- Material supplied:
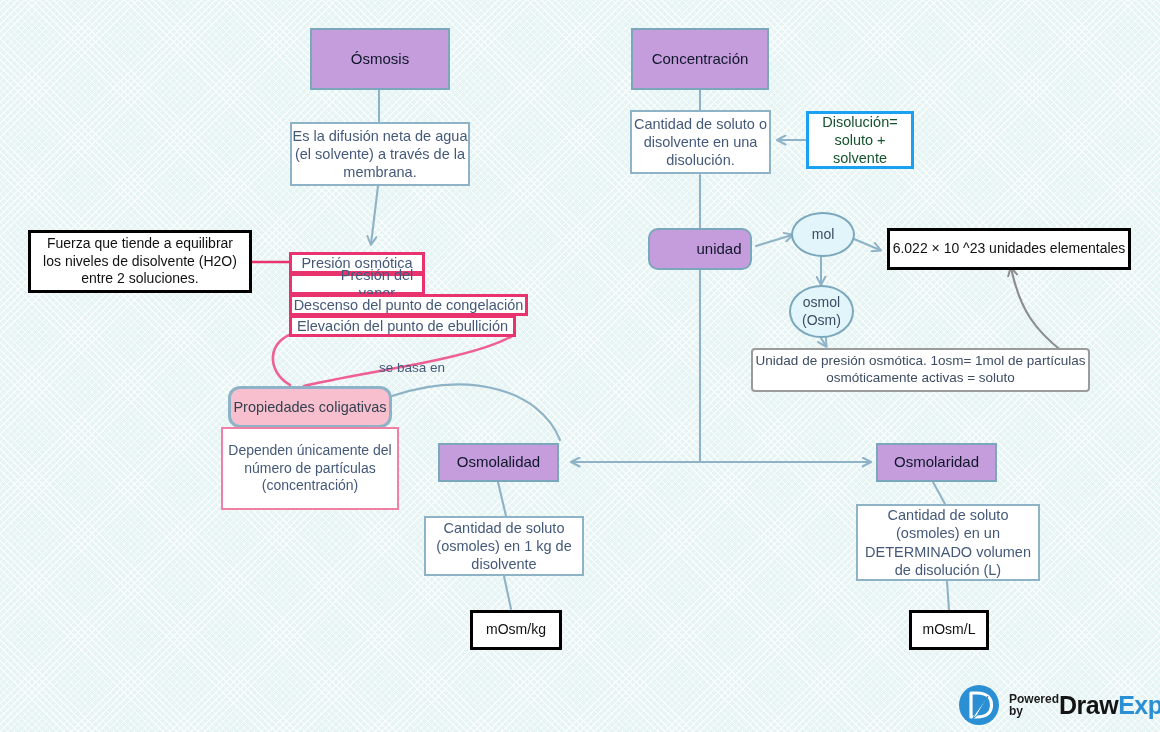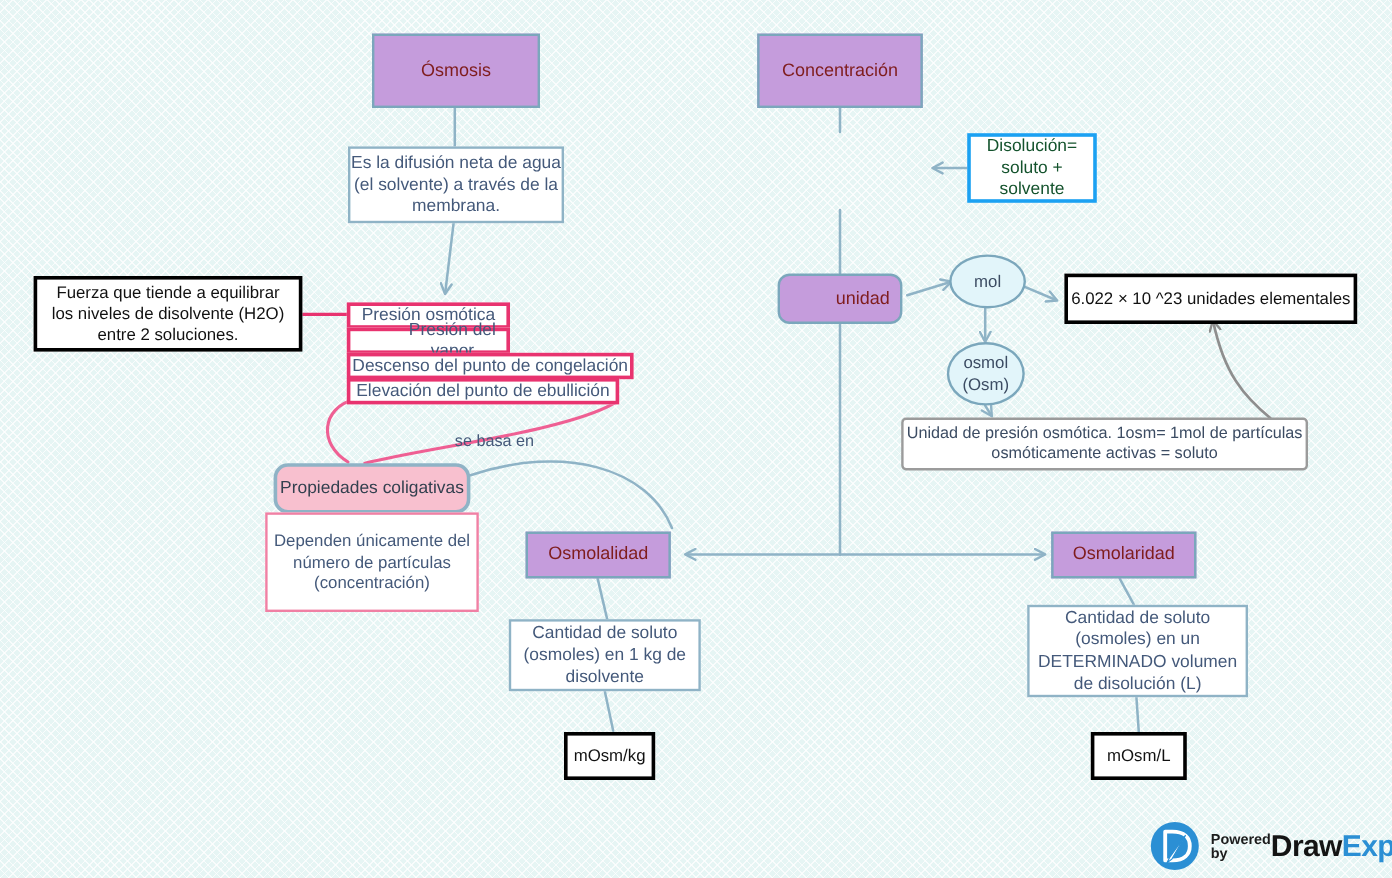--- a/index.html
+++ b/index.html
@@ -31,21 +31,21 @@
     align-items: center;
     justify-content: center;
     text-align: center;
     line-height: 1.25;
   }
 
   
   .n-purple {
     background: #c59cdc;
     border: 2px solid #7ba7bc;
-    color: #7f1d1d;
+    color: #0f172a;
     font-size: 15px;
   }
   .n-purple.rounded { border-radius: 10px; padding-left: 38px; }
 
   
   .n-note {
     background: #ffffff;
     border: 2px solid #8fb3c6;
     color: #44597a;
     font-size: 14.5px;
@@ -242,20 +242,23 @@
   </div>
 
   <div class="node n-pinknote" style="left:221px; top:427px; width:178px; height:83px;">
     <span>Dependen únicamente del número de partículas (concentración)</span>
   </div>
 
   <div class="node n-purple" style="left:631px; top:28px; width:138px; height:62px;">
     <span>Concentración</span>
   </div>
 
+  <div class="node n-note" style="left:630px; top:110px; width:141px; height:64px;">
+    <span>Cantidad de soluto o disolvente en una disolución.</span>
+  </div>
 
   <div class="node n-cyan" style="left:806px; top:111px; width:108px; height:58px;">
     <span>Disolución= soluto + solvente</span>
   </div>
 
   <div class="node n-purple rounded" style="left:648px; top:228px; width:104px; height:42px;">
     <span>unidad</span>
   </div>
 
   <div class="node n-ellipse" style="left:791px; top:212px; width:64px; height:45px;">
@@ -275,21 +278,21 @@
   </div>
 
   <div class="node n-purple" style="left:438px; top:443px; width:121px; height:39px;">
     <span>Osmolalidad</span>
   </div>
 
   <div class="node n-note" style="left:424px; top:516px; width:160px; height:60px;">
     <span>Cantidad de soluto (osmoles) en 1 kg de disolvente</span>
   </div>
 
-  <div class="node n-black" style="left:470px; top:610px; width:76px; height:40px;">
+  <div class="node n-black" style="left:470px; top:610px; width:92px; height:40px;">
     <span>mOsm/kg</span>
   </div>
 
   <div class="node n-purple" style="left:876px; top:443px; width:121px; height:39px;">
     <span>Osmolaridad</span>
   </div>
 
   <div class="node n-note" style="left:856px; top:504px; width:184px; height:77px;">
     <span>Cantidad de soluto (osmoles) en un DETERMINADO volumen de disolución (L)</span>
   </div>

...

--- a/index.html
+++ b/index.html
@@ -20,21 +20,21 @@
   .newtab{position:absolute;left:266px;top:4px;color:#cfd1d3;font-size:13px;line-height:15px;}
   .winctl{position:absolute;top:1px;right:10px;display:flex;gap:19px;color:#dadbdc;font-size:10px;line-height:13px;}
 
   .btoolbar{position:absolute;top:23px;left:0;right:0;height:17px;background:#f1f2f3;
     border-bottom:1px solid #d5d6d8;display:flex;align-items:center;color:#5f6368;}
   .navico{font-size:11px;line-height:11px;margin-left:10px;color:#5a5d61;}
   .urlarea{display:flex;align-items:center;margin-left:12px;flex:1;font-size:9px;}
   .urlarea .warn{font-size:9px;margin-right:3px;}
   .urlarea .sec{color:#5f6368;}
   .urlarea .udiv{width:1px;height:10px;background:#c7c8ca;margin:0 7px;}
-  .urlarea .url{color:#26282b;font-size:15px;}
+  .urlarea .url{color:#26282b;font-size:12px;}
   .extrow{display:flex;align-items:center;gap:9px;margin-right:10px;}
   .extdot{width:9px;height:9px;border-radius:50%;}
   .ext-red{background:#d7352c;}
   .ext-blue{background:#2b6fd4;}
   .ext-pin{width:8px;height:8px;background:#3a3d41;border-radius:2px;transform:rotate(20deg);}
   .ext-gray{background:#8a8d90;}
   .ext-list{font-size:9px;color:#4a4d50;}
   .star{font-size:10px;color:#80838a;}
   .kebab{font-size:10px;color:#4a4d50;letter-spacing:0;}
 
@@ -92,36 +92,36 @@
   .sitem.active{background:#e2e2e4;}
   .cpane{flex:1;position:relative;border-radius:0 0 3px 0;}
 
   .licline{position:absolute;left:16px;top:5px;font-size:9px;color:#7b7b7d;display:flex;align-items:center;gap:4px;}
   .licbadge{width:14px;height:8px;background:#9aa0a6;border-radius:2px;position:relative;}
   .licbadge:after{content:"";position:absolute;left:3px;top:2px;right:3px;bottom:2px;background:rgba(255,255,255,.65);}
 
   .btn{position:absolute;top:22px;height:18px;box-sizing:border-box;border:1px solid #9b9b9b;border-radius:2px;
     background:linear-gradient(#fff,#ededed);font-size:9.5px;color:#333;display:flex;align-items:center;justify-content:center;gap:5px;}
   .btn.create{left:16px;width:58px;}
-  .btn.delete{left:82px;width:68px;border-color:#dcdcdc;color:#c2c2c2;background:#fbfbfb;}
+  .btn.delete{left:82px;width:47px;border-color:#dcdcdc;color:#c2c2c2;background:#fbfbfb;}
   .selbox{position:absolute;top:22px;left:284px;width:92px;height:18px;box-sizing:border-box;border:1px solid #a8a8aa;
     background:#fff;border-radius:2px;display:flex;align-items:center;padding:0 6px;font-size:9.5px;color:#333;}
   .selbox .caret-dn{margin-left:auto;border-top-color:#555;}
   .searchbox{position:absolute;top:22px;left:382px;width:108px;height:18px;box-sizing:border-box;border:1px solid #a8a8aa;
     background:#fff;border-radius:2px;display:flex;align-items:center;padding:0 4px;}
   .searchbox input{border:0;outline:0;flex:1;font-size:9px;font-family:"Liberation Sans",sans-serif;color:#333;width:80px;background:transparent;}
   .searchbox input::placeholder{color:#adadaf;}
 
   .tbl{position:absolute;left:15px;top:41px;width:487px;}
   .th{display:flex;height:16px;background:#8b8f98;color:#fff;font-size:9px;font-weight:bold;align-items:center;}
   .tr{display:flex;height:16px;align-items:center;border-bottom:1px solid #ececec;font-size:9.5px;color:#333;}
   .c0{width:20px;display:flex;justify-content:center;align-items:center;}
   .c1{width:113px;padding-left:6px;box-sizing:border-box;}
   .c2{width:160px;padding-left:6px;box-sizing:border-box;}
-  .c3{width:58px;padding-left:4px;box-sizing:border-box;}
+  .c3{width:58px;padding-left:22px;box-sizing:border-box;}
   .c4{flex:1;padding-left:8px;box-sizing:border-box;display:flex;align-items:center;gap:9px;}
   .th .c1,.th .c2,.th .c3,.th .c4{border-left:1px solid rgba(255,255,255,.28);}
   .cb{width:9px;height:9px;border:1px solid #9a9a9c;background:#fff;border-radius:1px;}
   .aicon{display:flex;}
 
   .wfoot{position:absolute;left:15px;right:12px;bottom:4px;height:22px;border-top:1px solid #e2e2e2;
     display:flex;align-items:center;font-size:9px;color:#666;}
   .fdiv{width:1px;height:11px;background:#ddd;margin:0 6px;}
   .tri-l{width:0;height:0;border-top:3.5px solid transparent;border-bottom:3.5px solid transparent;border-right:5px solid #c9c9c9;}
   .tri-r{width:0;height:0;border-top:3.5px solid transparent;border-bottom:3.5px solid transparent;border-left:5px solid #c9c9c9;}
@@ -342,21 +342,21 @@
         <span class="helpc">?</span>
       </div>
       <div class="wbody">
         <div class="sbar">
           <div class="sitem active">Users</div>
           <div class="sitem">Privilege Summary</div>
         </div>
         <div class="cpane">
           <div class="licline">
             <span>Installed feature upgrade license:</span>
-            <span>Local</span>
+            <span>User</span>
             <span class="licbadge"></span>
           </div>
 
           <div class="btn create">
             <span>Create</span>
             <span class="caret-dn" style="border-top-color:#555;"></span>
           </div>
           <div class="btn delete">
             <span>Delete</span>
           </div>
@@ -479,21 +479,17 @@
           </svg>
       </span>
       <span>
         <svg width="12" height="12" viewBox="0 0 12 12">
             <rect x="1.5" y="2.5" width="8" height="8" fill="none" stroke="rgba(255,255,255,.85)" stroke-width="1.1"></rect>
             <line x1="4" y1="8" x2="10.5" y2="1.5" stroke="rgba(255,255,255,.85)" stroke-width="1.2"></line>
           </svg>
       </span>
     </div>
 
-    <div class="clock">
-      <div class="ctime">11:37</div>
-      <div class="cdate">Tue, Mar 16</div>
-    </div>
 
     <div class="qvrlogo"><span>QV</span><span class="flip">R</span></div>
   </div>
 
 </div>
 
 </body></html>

- Job item:
The lines you return should be those above that contain the word "dcdcdc", every one of them.

- Answer section:
-  .btn.delete{left:82px;width:68px;border-color:#dcdcdc;color:#c2c2c2;background:#fbfbfb;}
+  .btn.delete{left:82px;width:47px;border-color:#dcdcdc;color:#c2c2c2;background:#fbfbfb;}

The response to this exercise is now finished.